Look y'all, if OP hasn't been back to this thread in 9yrs, I don't think he'll ever be back.


----------



## Battery (May 7, 2016)

Harold said:


> Look y'all, if OP hasn't been back to this thread in 9yrs, I don't think he'll ever be back.


You know what's odd? This thread has a small handful of responses and has over 17k views.


----------



## Sparticus (Dec 28, 1999)

Harold said:


> Look y'all, if OP hasn't been back to this thread in 9yrs, I don't think he'll ever be back.


Who cares? This is grand entertainment. Besides, I'm learning the latest hip phrases like pedal arm and pinch brakes.

As for the shocker, well, that's a different definition than the one I'd heard.
=sParty


----------



## mannyfnz (Aug 30, 2014)

I'm pretty sure he tried the door hinge idea and fell to his death.


----------



## tfinator (Apr 30, 2009)

If this had not been resurrected I would have never learned of the shockster. Worth it, if you ask me.

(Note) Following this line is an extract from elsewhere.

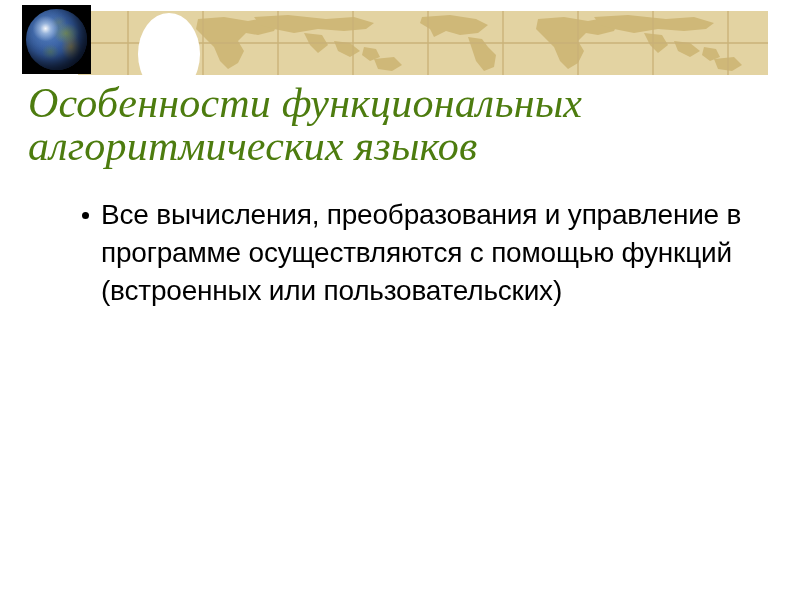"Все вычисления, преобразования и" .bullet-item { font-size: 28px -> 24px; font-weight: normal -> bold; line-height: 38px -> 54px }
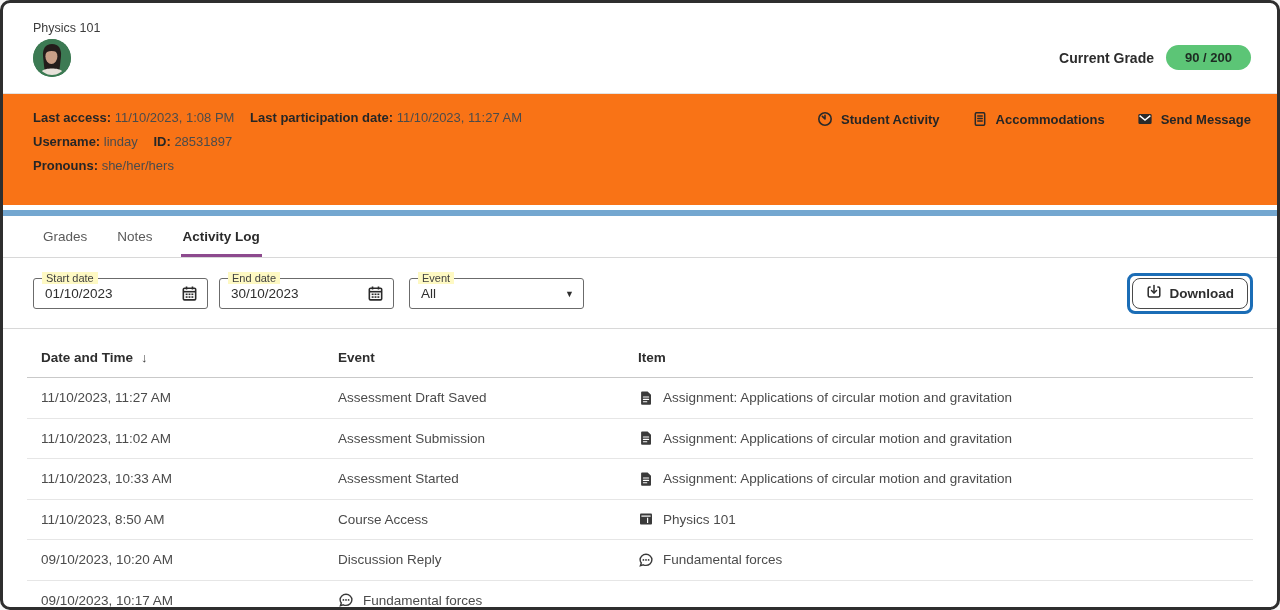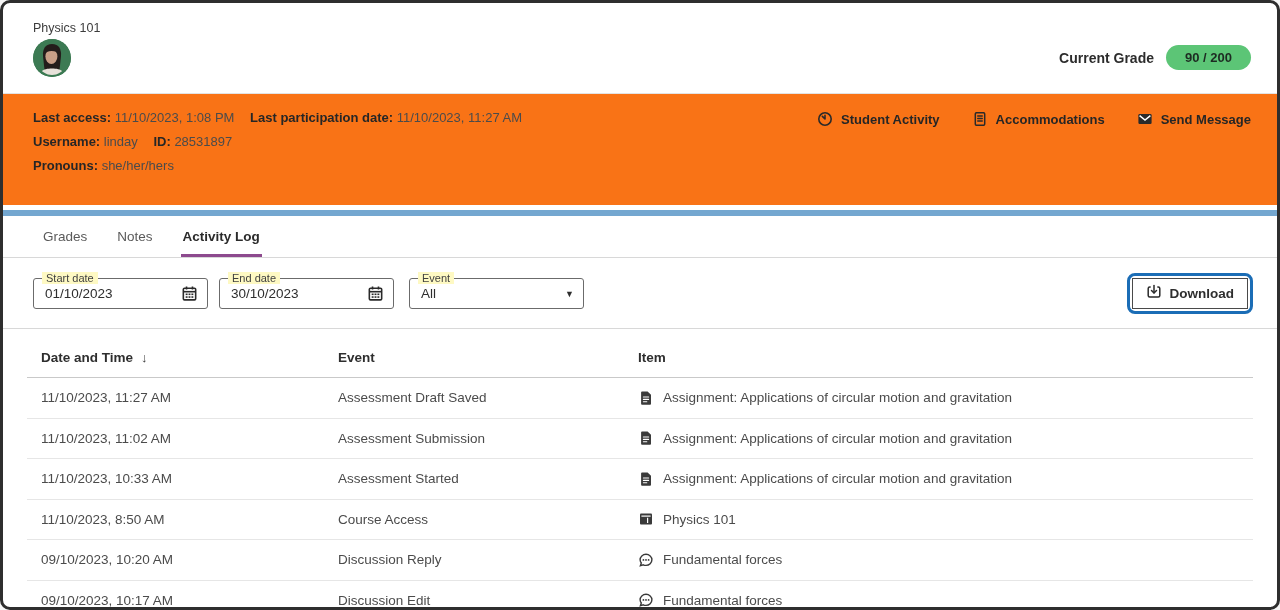"Download" .download-btn { border-radius: 0 -> 8px }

Sent from my Moto G (5) Plus using Tapatalk


----------



## One Pivot (Nov 20, 2009)

^ Same, ive never seen that thing. Unfortunately, I cant unsee it and have to continue living knowing that thing is out there, somewhere.


----------



## Harold (Dec 23, 2003)

tfinator said:


> If this had not been resurrected I would have never learned of the shockster. Worth it, if you ask me.
> 
> Sent from my Moto G (5) Plus using Tapatalk


Good point



One Pivot said:


> ^ Same, ive never seen that thing. Unfortunately, I cant unsee it and have to continue living knowing that thing is out there, somewhere.


I may troll ebay for one....

Dude! I just found some stickers!

https://www.ebay.com/itm/3-Shockste...h=item46757d11a1:g:zzAAAOSwI~tabbXo:rk:4:pf:0

Also looks like the VRC guys know of this thing already.

https://forums.mtbr.com/vintage-ret...und-shockster-add-rear-suspension-420848.html


----------



## tfinator (Apr 30, 2009)

Why would I use just one? I can't imagine a reason I would not also replace my fork with this superior suspension technology

Sent from my Moto G (5) Plus using Tapatalk


----------